# Can you ride the giant Teacup Ride?



## floatingzoo (Mar 28, 2020)

Can you and your villagers ride the giant Teacup Ride bought through the nook shop?


----------



## Alolan_Apples (Mar 28, 2020)

No you can’t. All you can do is turn on and turn off. You couldn’t even ride it in previous games that had it.


----------



## KeatAlex (Mar 28, 2020)

My friend has it in his town, I tried to get on but sadly it looks like it’s just for show


----------



## Chachamaru (Mar 28, 2020)

Nope.. Sadly.


----------



## Ras (Mar 28, 2020)

I had visions of the amenities from PC on steroids. Like the merry-go-round, but you can get on. Or a rideable roller coaster that would be as wide as two amenities in PC. I guess that stuff could come later.


----------



## xara (Mar 28, 2020)

i wish you could actually ride in it - imagine how cute it’d be seeing your villagers ride around in it c’:


----------



## Fantasyland (Mar 28, 2020)

I'm so disappointed!!! I figured we wouldn't be able to get in, but I had hoped it would be like ACPC like Ras suggested. Hopefully they will have eventual items your villagers can really interact with like ACPC.


----------



## Noctis (Mar 28, 2020)

Listed entries
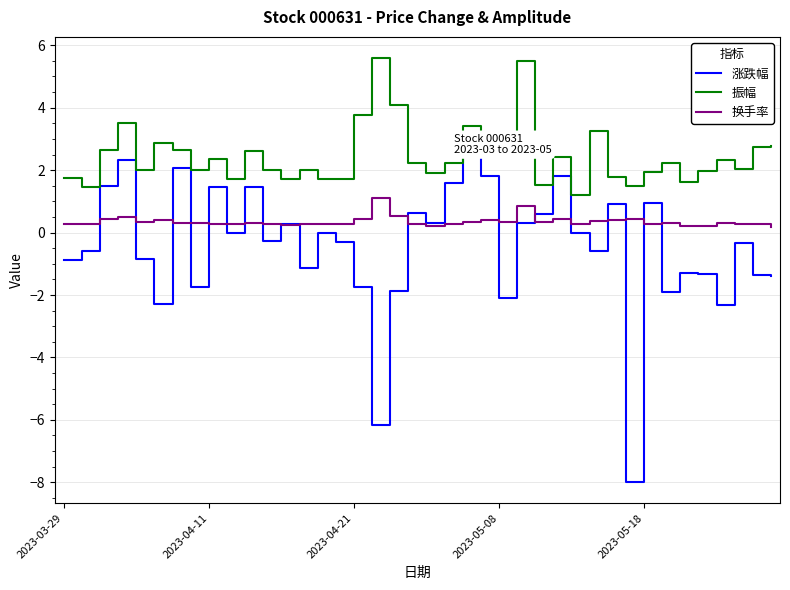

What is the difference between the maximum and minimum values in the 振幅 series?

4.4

--

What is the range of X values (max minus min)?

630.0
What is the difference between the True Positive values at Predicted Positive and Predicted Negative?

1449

---

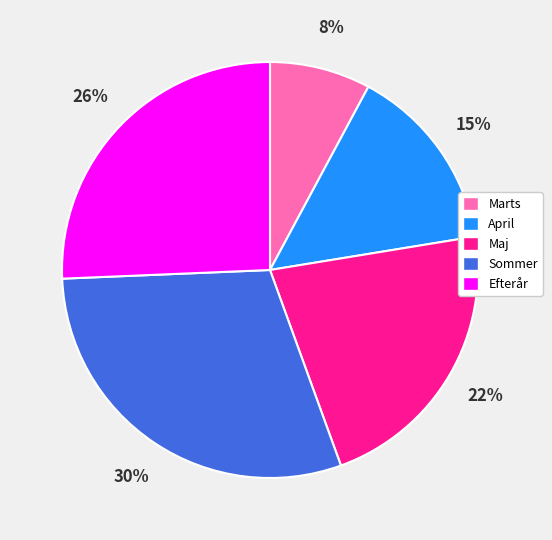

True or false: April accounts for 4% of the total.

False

About this exercise
Transcribe verbatim, from the Teacup Ride thread, everything from "## KeatAlex (Mar" down to "Nope.. Sadly.".

Exercise output
## KeatAlex (Mar 28, 2020)

My friend has it in his town, I tried to get on but sadly it looks like it’s just for show


----------



## Chachamaru (Mar 28, 2020)

Nope.. Sadly.